Perhaps Fantastic Beasts caused them to have a panic, but there are other ways here. I get the logic of not letting IP this valuable just sit there, but come on-give some other types of fan service that people will be excited about instead. There has long been demands for a Marauders prequel about a young James, Remus, Sirius, & Pettigrew and their time at Hogwarts, or a series about the four original founders of the school. I get that it's perhaps a lost cause to get Cursed Child made with the original actors (Radcliffe, in particular, seems to actively not want to make it), but try throwing $50 million on his doorstep & greenlighting a passion project and see what happens...it's about as close to a guaranteed $1 billion box office as you can get in this world, and you could split it over two movies (one has to assume that they've tried this at this point, but I'll continue to harp on it until we get a firm announcement it ain't happening).
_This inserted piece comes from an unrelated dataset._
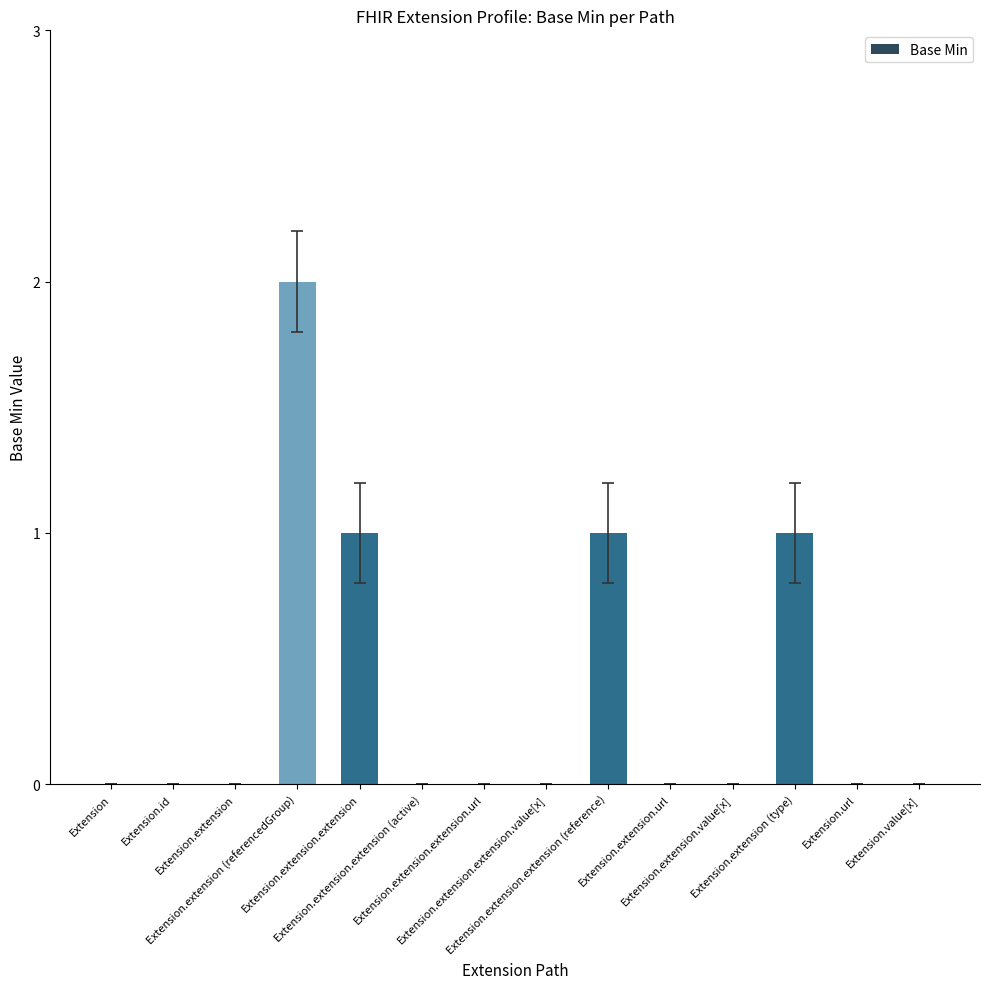

Reading left to right, transcribe all the data shown in this chart.

Extension=0	Extension.id=0	Extension.extension=0	Extension.extension (referencedGroup)=2	Extension.extension.extension=1	Extension.extension.extension (active)=0	Extension.extension.extension.url=0	Extension.extension.extension.value[x]=0	Extension.extension.extension (reference)=1	Extension.extension.url=0	Extension.extension.value[x]=0	Extension.extension (type)=1	Extension.url=0	Extension.value[x]=0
But a remake of the original series-no one wants it, it will be maligned, and there's so many better ideas. That Warner can't think of them speaks to creative bankruptcy, which is hardly a good place to start with a television series.
2 comments:
Nice piece, John. I for one cannot fathom why Warner Bros. wants to remake Harry Potter already...the last movie was released in 2011, which (and I am by no means an expert with films, so please correct me if I'm wrong) really doesn't seem like that long ago. I think about Hawaii Five-0, for example; it was remade 30 years after the original series ended. 12 years (and it's not even like those were 12 inactive years, given the other films like Fantastic Beasts) just doesn't seem like long enough, especially considering how well the Harry Potter films continue to be received. Like you said, I think this new series is doomed to fail. There just doesn't seem to be enough of a purpose in remaking Harry Potter now. And also like you said, it seems a little (at least) tasteless, given the comments that Rowling has made lately.
AVH-right. And the Harry Potter films are far more storied than Hawaii Five-) is. I understand how valuable this IP is, and in particular how much money they've sunk into the theme parks so I get why they need to continue it in some capacity, but a Cursed Child movie, Fantastics Beast 4, Marauder's Map or the founding of Hogwarts...all are options that seem less likely to falter than remaking the original series. The other thing is-remaking the series is going to be a one-time-only situation...you can't go back and, say, make more movies afterward which would be far more lucrative in a remake than a streaming series.